You can study this relationship in our online camera configurator.

Cameras with a base width of 1m are possible. We have some customers who use similar baseline distances. For this purpose we would use two individual cameras and mount them on an aluminum profile. With two single cameras, even an IP67 protection class is no problem. Camera protective housings can be used for this purpose. Here is an example of such a complete system:  https://twitter.com/nerian_vision/status/798097909208190976/photo/1

While SceneScan is limited to grayscale cameras, SceneScan Pro also supports color cameras. We recommend using monochrome cameras unless you absolutely need color information. The reason is that the processing performance is reduced when using color cameras (typically less than half of the frame rate). Additionally monochrome cameras provide a better image quality, which improves the stereo results.

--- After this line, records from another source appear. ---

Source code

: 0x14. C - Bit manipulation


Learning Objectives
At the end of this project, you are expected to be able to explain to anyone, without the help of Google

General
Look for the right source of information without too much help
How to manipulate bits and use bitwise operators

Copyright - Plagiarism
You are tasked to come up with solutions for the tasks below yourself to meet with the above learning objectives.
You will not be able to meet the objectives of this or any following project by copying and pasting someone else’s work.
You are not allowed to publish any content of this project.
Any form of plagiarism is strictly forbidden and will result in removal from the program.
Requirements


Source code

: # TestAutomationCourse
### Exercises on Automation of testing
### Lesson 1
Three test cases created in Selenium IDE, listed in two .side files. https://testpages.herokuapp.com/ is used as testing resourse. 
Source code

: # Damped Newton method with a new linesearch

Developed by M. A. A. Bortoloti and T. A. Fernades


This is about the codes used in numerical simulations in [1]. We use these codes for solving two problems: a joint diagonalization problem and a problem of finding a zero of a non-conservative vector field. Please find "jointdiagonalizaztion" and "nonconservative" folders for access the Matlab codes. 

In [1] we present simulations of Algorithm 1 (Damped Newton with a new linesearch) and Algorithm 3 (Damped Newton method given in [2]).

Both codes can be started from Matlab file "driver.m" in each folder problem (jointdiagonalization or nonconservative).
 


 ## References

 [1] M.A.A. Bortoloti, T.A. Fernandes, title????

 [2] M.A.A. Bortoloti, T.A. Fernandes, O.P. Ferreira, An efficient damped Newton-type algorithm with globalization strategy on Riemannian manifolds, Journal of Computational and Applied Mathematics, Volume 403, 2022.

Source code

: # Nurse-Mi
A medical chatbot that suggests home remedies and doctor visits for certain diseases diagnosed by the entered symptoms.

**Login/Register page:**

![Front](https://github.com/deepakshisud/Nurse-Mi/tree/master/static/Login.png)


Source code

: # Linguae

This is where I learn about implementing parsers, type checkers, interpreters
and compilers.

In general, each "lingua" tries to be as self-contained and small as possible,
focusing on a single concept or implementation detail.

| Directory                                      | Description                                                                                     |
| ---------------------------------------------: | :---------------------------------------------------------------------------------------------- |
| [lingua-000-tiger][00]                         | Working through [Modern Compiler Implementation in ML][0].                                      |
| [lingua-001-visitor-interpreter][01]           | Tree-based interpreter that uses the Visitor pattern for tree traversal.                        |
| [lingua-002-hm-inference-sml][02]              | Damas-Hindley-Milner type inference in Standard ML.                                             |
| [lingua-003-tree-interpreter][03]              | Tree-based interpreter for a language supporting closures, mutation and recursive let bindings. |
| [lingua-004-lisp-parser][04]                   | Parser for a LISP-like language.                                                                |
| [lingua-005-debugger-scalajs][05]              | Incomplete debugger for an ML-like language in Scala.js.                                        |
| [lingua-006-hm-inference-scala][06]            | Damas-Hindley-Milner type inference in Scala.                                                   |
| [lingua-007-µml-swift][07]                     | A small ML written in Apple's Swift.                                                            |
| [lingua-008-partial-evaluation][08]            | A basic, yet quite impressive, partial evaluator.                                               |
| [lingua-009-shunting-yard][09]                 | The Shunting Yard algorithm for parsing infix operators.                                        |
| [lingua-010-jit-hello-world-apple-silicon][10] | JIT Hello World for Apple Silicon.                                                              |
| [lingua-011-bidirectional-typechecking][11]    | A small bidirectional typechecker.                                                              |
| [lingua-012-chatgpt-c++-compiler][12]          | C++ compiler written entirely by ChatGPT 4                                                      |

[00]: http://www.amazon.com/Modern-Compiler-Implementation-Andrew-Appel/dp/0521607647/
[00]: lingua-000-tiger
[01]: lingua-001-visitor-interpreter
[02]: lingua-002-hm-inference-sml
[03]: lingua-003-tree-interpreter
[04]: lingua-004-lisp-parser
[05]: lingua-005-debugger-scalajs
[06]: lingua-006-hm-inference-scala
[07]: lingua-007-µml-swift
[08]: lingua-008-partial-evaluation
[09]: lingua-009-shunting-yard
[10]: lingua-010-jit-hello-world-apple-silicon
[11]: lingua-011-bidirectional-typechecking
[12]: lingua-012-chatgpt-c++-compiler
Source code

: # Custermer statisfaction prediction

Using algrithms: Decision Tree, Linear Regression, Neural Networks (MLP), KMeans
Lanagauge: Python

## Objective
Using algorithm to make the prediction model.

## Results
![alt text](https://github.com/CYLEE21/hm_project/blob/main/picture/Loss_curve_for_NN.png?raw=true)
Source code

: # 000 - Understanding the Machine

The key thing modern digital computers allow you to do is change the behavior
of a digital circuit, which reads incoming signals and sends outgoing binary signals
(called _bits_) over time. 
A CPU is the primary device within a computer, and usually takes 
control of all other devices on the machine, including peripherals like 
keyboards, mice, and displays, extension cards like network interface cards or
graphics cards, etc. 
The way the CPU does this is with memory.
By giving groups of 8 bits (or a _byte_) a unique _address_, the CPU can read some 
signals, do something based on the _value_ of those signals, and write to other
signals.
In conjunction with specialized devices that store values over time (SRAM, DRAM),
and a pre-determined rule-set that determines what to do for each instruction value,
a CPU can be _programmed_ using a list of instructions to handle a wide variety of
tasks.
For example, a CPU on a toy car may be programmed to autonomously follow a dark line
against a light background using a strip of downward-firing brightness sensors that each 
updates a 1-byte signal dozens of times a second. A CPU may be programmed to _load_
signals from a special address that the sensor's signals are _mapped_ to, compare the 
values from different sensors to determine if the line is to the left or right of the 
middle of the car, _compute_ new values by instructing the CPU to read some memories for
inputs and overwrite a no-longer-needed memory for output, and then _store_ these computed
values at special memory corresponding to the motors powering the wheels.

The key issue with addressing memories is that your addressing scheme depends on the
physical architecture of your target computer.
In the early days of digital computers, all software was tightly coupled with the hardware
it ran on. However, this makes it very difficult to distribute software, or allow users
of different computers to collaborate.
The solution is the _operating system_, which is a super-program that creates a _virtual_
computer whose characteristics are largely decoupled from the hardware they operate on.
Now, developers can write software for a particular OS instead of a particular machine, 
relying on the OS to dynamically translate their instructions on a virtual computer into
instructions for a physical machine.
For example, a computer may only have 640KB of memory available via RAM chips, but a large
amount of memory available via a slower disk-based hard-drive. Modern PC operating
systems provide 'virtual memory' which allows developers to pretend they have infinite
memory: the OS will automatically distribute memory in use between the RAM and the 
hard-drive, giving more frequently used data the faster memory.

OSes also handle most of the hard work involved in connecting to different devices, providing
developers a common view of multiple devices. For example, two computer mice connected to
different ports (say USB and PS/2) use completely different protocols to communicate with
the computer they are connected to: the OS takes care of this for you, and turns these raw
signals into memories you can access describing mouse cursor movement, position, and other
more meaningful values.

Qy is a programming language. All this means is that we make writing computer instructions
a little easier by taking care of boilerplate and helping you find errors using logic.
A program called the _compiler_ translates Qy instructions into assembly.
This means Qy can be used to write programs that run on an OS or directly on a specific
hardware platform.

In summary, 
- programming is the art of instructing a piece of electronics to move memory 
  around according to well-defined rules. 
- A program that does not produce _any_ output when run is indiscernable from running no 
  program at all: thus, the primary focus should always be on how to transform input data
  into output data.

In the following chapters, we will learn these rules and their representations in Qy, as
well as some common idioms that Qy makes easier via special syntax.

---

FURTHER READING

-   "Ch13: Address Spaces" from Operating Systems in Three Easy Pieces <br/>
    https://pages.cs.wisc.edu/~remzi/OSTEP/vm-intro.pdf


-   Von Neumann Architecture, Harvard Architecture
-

For color camera the recommended resolution is half the sensor resolution, as we aim to avoid Bayer pattern artifacts. That means for a sensor with a native resolution of 2048 x 1536 we recommend a resolution of 1024 x 768 for the use with SceneScan.

You can change settings in our software interface. Nevertheless image quality suffers while changing color output to monochrome. So it is recommended to use a monochrome camera from the beginning, if monochrome pictures are needed.

The widest FoV that we can offer is 90° diagonally. Beyond that it is unfortunately not possible to find low-distortion lenses. When choosing your own lenses, please select for lenses with a low radial distortion. Max 2.5% TV Distortion for 2 MP resolution or 5% for 0.5 MP).

6. General questions about the company and processes

For sure, we will be available for supporting the installation of our system.

We sell and ship worldwide.

Our products come with a 2-year warranty.

The delivery time is up to 4 weeks, depending on stock and configuration.